THE DATA =>

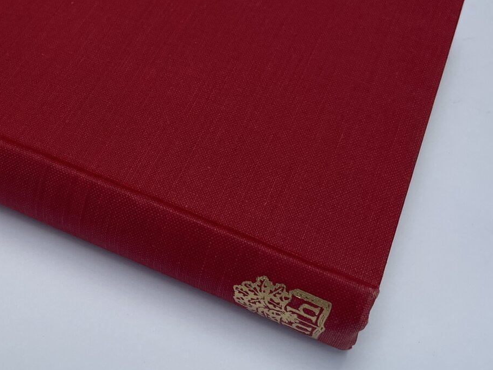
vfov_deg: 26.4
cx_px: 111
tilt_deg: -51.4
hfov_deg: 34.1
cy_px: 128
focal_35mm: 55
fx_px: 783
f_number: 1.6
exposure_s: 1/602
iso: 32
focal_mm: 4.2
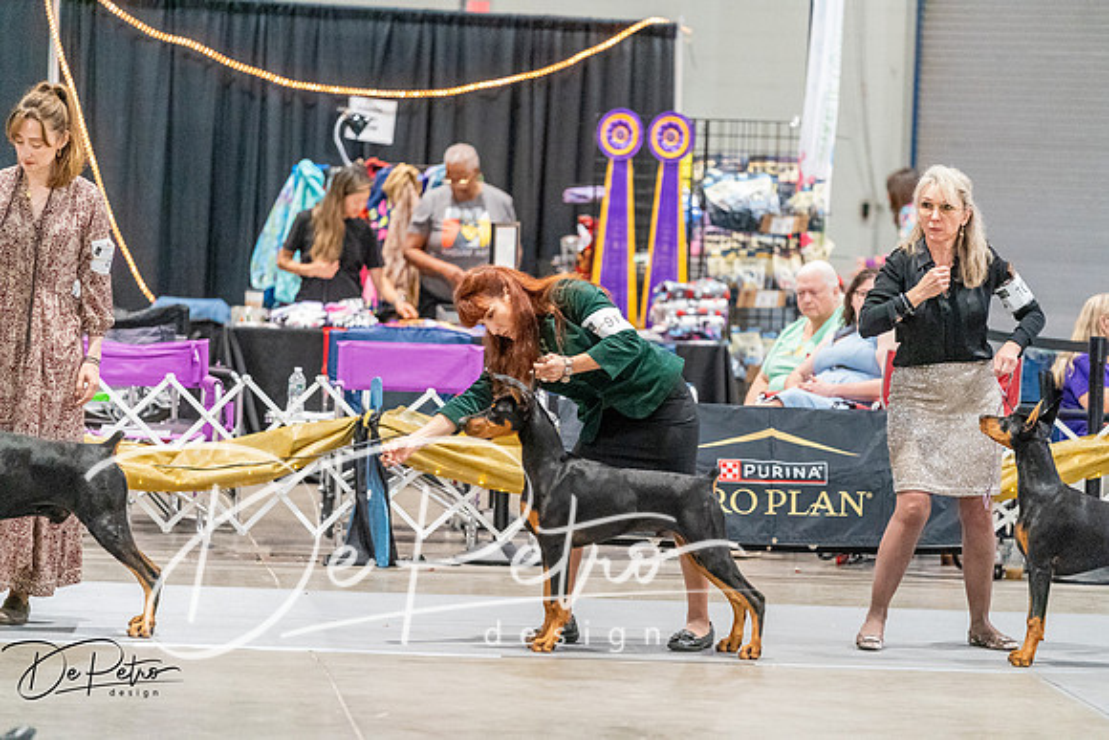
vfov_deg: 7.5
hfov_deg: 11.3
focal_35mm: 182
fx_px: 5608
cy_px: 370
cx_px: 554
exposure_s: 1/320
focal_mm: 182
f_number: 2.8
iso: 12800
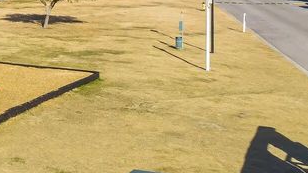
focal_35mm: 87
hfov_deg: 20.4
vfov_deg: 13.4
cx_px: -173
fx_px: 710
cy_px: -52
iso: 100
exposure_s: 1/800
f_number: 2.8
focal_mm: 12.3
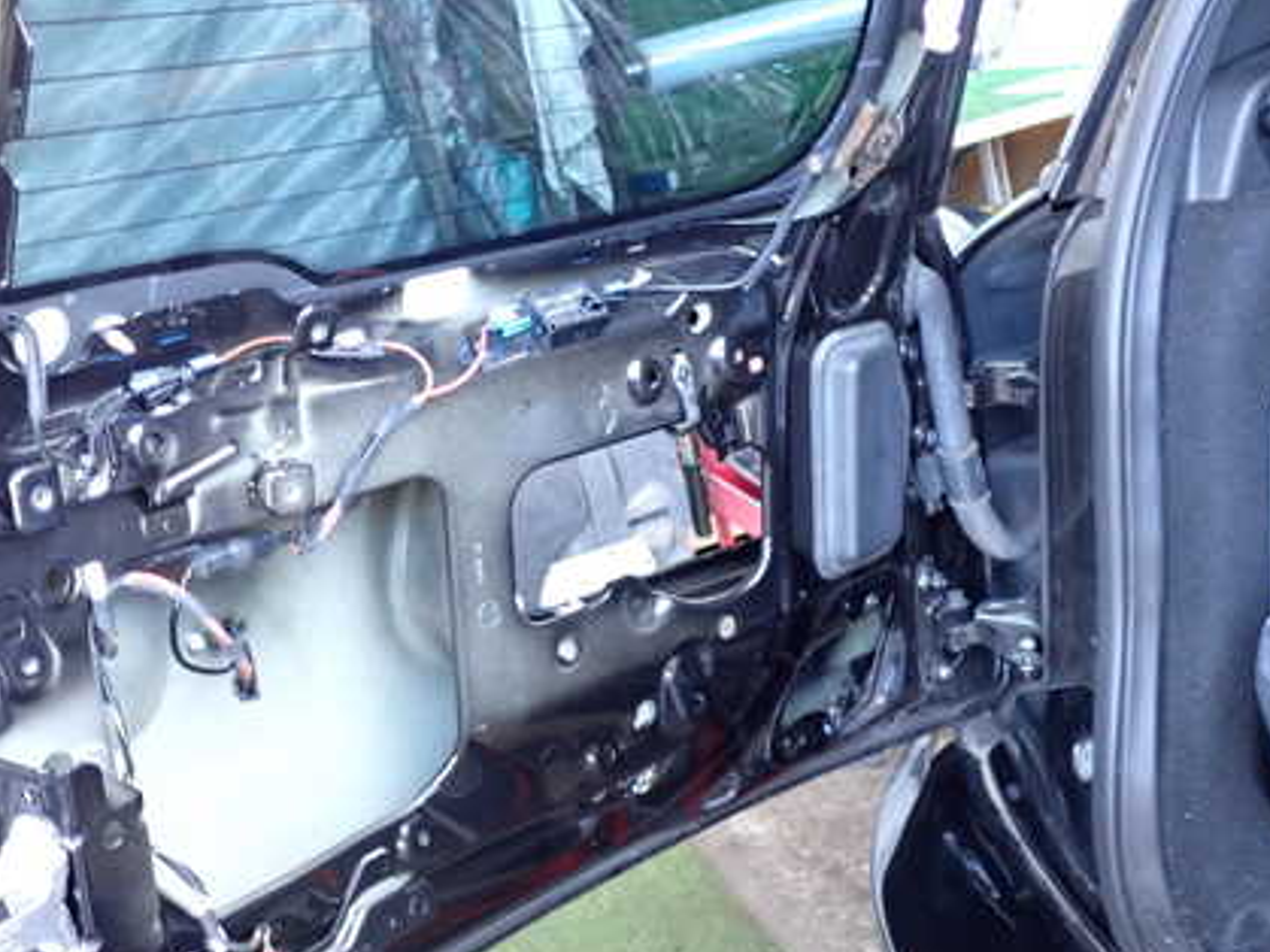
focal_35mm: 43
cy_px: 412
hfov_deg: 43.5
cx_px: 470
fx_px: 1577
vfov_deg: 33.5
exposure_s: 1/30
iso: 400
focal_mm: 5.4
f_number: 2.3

EXERCISE AIM =>
Full transcription without images: please go through the records and repeat them exactly.

SOLUTION TO THIS PROBLEM =>
vfov_deg: 26.4
cx_px: 111
tilt_deg: -51.4
hfov_deg: 34.1
cy_px: 128
focal_35mm: 55
fx_px: 783
f_number: 1.6
exposure_s: 1/602
iso: 32
focal_mm: 4.2
vfov_deg: 7.5
hfov_deg: 11.3
focal_35mm: 182
fx_px: 5608
cy_px: 370
cx_px: 554
exposure_s: 1/320
focal_mm: 182
f_number: 2.8
iso: 12800
focal_35mm: 87
hfov_deg: 20.4
vfov_deg: 13.4
cx_px: -173
fx_px: 710
cy_px: -52
iso: 100
exposure_s: 1/800
f_number: 2.8
focal_mm: 12.3
focal_35mm: 43
cy_px: 412
hfov_deg: 43.5
cx_px: 470
fx_px: 1577
vfov_deg: 33.5
exposure_s: 1/30
iso: 400
focal_mm: 5.4
f_number: 2.3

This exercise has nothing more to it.